Columnist Scott Dickensheets: Sayonara to the Aladdin—The dip was delicious

THERE WAS serious stuff happening in the Frank Room, or so we heard, but we were too busy watching the ad guy get folded into the Murphy bed to check it out.

That's the kind of nutty, lampshades-on-the-head night it was at the final wingding for the Aladdin, a memorial bash in a 26th floor suite on the last Saturday the doomed hotel was open (it closes for good tonight). There was booze in the bathtub, a Frank Sinatra shrine in the back room, and, over by the big windows, Party Animal and me were hogging the spinach dip, taking in the view of the south Strip.

The night was already heavy with portents of endings: Not only was the casino going to come down soon, it was also the anniversary of President Kennedy's assassination; rock star Michael Hutchence of INXS had hung himself that day; everyone was waiting for Sinatra to die. And, of course, Wendy's had announced that week it was doing away with its salad bars, the last fast-food chain to do so. This party should be the perfect capper, we thought -- as you know, nothing says "the end" like a bunch of media elite imploded on martinis.
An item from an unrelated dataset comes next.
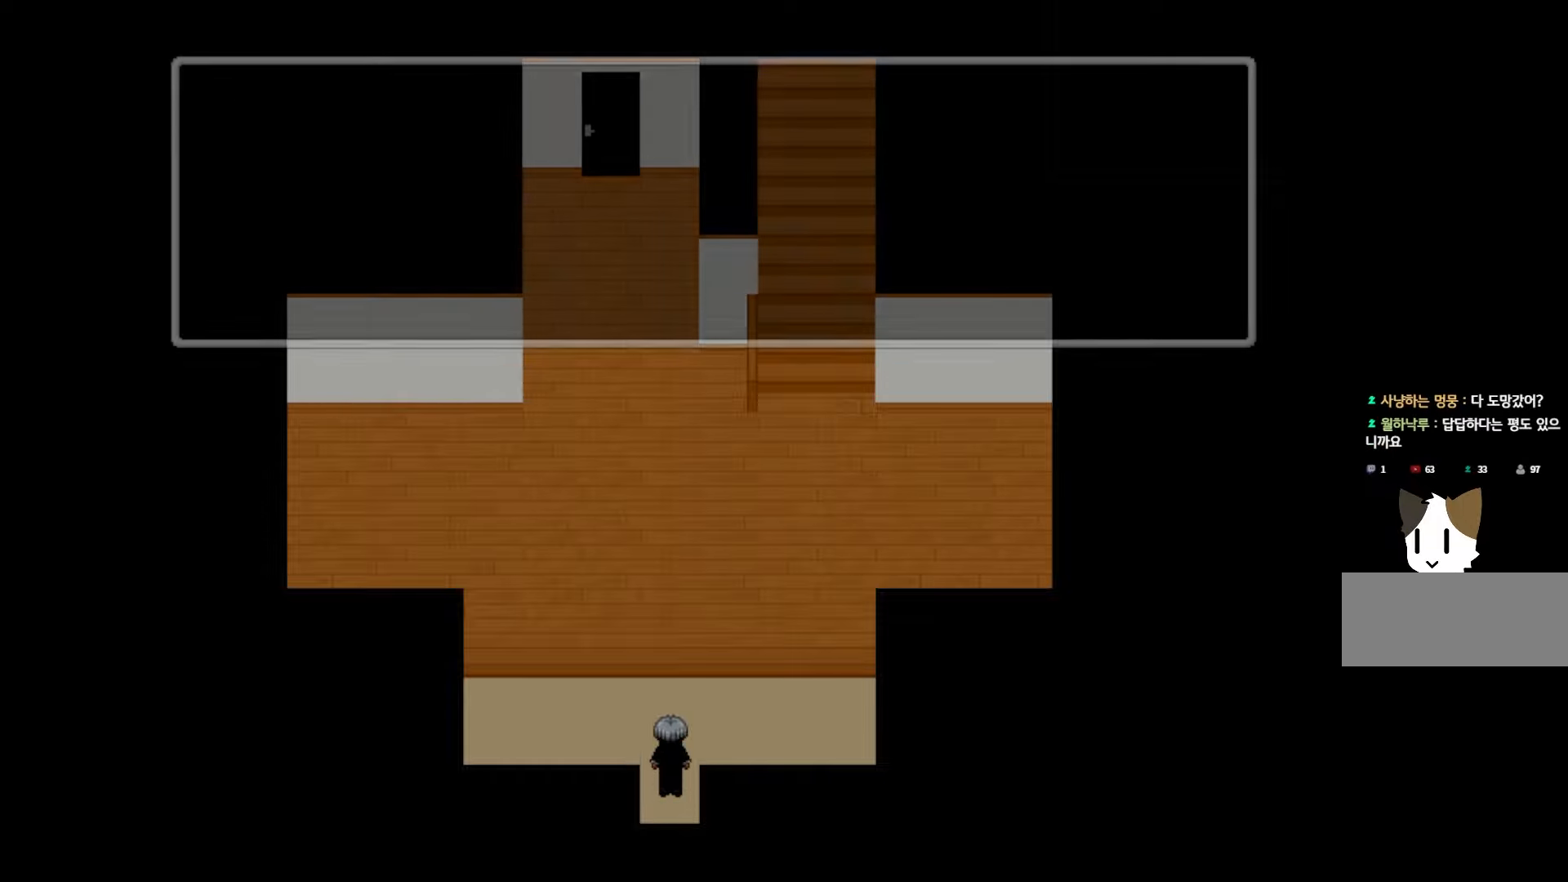
{"keys": [], "events": [[117, "space", "down"], [200, "space", "up"], [317, "space", "down"], [417, "space", "up"]]}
The Aladdin will be the fifth major property to succumb to Vegas' demolition bender, and as I stood there, cracker going soggy under a load of dip, I looked around the room and wondered, Why haven't they blown this dump already?

The suite wasn't too sweet; the flocked ceiling hung low and the carpet was a long-dead shade of blue. "The curtains smell like dirt," someone added. For all I know, the Aladdin set the standard for swank back in JFK's day, but, like the Wendy's salad bar, it had long since outlived its usefulness.

Party Animal could read my thoughts. "This is great dip," he enthused.

The Aladdin's sorry fate was presumably supposed to lend a fin de siecle sparkle to the evening, but mostly it was a bunch of PR guys talking shop and listening to the boombox stylings of Steve and Eydie singing Soundgarden's "Black Hole Sun." One guy gamely permitted himself to be folded into the pull-down bed -- that he didn't get as big a hand as he deserved is perhaps a testament to the pall that news of salad-bar closings can throw over a gathering.

I probably should have felt some remorse at the imminent tumble of another Vegas icon, some chagrin about a town that bulldozes its history instead of preserves it, but Vegas warps your perspective. Just as a $600 million black-glass pyramid strikes me as perfectly normal -- every town ought to have one! -- the notion of plowing the thing under in 20 years no longer seems that weird.

Anyway, not all passings are worth mourning -- will anyone but me remember where they were when they heard about Wendy's? Nor does every relic necessarily lose ground to new times. From the window we could see the MGM Grand, where the Rolling Stones were, at that moment, thrashing in geriatric vigor, able -- unlike the Aladdin -- to convince people they were still worth paying to see.

Party Animal and me never did make it to the Frank Room, and there's only so long a guy can stick around a party for the dip. So midnight found us at a power table in the Sahara Denny's, where we contemplated endings and beginnings and finally reached a carefully considered conclusion: Party Animal would have Moons Over My Hammy, while I ordered a breakfast skillet, eggs over medium. They came scrambled instead. It sure seemed like the end of something to me.